[ thanks Aizhamal for bumping up this thread ]
Yes, since I posted originally, I was pointed at @jaketf's PR -
https://github.com/apache/airflow/pull/6210 - and I have been active in
the discussions there (I'm @JonnyIncognito) along with others. @Fokko is
also helping wrt figuring out how to store state between different
phases of that new operator, which has turned into a prerequisite to
making it work because Airflow currently clears all XCom state before
starting a task, even if it's rescheduled. There was a PoC PR of that
emergent issue here https://github.com/apache/airflow/pull/6370 but the
approach needs some more thought.
That new operator concept helps to reduce the need for SubDags in my two
problems below because it would allow operators and sensors to be
combined into a more atomic unit wrt retries. I like to think of it as a
multi-phased or "atomic" operator, where the coupling is a bit tighter
than having separate tasks.
An implementation deriving from this new base operator could also solve
the first problem below of "EMR cluster reuse". We could conditionally
start each cluster in the first phase of the tasks by passing in a
cluster id over XCom (existing cluster) and a EMR cluster spec (in case
the cluster needs to be started or restarted). I think solving the below
problems this way is somewhat skirting around the issue, but it's a good
start.
It doesn't, however, help to solve the second problem of resource
management / auto-scaling with parallel tasks. I think here is where we
get into the territory of the other potential solutions I proposed:
2. Build resource management into Airflow
2a. Allow tasks to specify *resource* dependencies. As written above, a
new dimension of dependencies that lets Airflow manage when instances of
a resource should be spun up or otherwise acquired.

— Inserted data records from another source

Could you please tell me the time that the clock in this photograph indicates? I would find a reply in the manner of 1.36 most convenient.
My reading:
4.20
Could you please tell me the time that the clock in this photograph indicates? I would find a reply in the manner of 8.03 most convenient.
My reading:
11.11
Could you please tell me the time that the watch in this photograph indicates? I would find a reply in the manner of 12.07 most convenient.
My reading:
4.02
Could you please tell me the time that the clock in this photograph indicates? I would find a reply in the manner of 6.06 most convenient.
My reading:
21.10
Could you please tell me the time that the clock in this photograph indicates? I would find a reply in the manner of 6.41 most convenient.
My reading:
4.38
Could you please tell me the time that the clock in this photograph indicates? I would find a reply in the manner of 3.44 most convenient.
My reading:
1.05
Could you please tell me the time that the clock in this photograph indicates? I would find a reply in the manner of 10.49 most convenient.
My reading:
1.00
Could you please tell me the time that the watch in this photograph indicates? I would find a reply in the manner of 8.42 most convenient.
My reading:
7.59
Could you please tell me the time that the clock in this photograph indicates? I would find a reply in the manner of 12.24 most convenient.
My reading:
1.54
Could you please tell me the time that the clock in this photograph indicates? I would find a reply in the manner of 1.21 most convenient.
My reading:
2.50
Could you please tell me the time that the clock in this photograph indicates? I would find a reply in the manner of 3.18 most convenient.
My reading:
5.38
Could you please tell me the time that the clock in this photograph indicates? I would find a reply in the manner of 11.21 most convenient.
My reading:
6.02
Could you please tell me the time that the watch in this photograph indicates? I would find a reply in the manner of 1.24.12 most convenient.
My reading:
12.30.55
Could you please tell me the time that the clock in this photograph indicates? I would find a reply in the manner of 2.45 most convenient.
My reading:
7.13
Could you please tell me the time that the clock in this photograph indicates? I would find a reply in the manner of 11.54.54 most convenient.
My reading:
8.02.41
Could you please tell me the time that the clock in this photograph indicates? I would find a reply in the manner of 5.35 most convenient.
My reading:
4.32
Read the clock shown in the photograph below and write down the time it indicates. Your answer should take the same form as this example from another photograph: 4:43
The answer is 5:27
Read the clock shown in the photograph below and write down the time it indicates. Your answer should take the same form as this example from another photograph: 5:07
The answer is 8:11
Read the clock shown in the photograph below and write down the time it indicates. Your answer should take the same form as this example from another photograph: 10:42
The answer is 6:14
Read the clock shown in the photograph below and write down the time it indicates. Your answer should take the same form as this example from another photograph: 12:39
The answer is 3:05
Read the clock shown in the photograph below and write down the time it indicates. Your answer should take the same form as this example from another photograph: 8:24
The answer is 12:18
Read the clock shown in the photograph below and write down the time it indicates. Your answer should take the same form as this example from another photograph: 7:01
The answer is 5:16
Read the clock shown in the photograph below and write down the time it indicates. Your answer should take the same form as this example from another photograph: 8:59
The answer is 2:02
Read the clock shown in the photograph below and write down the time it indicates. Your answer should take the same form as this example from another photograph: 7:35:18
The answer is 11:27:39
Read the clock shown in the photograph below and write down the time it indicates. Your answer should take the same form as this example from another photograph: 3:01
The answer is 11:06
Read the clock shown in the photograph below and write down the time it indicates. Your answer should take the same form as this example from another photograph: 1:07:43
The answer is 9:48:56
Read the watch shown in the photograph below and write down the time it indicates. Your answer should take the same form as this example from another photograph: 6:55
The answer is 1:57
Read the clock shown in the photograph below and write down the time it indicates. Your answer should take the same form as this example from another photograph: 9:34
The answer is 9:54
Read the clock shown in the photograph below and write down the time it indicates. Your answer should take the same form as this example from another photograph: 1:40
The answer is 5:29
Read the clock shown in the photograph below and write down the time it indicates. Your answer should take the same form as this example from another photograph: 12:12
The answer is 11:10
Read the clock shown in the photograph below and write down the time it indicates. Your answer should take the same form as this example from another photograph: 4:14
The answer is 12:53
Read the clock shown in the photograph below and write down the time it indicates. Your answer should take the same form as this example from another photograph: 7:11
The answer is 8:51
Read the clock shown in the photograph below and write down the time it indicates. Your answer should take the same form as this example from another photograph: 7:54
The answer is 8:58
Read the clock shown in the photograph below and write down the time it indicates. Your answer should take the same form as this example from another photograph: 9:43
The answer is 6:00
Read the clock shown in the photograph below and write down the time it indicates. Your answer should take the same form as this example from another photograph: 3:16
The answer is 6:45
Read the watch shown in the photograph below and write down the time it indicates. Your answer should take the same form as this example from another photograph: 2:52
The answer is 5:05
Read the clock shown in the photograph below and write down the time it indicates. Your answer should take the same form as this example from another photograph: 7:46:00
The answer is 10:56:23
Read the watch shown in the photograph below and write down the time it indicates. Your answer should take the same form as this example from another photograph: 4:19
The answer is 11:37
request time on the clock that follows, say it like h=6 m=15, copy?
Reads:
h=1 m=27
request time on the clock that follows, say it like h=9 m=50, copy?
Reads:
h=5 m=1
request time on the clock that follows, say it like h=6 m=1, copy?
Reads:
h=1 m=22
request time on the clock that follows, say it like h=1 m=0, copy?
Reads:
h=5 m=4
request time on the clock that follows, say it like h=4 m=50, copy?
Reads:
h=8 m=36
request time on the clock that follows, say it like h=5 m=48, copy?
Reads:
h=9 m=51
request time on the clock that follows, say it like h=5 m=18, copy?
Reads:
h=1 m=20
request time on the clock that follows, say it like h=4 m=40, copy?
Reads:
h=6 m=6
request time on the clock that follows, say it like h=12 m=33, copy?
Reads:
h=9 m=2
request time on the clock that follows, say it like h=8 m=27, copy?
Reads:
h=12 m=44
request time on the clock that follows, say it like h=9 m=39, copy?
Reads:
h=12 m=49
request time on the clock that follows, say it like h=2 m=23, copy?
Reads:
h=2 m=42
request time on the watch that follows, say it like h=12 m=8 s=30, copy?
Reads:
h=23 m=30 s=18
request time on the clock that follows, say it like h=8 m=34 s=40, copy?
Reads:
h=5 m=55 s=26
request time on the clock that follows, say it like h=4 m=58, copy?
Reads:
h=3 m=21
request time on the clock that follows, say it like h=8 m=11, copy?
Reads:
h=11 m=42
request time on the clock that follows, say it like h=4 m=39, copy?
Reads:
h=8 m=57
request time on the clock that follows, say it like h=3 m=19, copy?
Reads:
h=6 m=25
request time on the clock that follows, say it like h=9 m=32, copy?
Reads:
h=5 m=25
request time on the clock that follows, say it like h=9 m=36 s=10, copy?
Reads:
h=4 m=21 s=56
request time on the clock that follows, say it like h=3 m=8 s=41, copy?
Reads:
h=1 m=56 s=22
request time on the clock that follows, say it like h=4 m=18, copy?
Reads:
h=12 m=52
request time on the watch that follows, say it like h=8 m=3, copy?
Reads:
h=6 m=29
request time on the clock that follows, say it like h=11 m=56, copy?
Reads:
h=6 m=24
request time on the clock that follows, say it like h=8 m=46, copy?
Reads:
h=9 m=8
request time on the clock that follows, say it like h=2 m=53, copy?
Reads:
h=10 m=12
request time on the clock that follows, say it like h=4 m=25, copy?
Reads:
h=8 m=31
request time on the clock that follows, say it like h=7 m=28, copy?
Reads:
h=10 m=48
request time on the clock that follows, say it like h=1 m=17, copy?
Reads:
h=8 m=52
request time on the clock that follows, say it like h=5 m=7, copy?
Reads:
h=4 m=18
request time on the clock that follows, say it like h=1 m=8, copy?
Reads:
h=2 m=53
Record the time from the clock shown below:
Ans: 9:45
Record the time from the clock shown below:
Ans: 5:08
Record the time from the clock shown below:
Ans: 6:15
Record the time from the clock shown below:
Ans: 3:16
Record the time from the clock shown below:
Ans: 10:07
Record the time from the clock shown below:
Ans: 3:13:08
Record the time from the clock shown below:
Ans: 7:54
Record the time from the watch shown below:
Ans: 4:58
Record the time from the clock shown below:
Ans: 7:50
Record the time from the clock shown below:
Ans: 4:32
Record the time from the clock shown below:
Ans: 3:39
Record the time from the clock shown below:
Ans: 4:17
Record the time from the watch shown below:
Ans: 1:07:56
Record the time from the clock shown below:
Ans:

2b. Allow Airflow to have multiple Executors (could be an implementation
of 2a), e.g. EmrClusterExecutor. The scheduler still does its thing, but
tasks are run on a specialised kind of executor that understands EMR steps.
... which I'd love some feedback on. It's a fairly meaty subject, so
perhaps I should create a draft AIP to at least get the problems in a
format that's easier to digest.
Regards,
Jon
On 31/10/2019 08:42, Kamil Breguła wrote:
Hello,
I wonder how much this PR is the solution to your problems.
https://github.com/apache/airflow/pull/6210
This PR improves the use of resources when the operation is performed remotely.
Best regards,
On Thu, Oct 31, 2019 at 2:05 AM Aizhamal Nurmamat kyzy
<[email protected]> wrote:
Is anyone able to give useful pointers to Jon?
+Ash Berlin-Taylor <[email protected]> [email protected]
<[email protected]> +Driesprong, Fokko <[email protected]> , +Jarek
Potiuk <[email protected]> tagging you just because I know you all
and feel safe about not being judged :D
On Tue, Oct 15, 2019 at 1:41 PM Jonathan Miles <[email protected]> wrote:
Hi all,
Posting this to dev instead of users because it crosses into framework
territory.
I've been using Airflow for six months or so and I'm starting to think
about how to better manage Airflow tasks that are proxies for compute
tasks running elsewhere, e.g. steps on Amazon EMR clusters. It's easy
enough use a DAG with the various existing Emr...Operators to create
clusters, add steps and tear down. However, with large numbers of
parallel steps it's hard to manage the creation of EMR clusters, reuse
them in various steps and potentially even dynamically scale the EMR
cluster count. I want something more akin to a producer/consumer queue
for EMR steps. Before I write an AIP, I want to see if anyone's aware of
any other work or development in this area?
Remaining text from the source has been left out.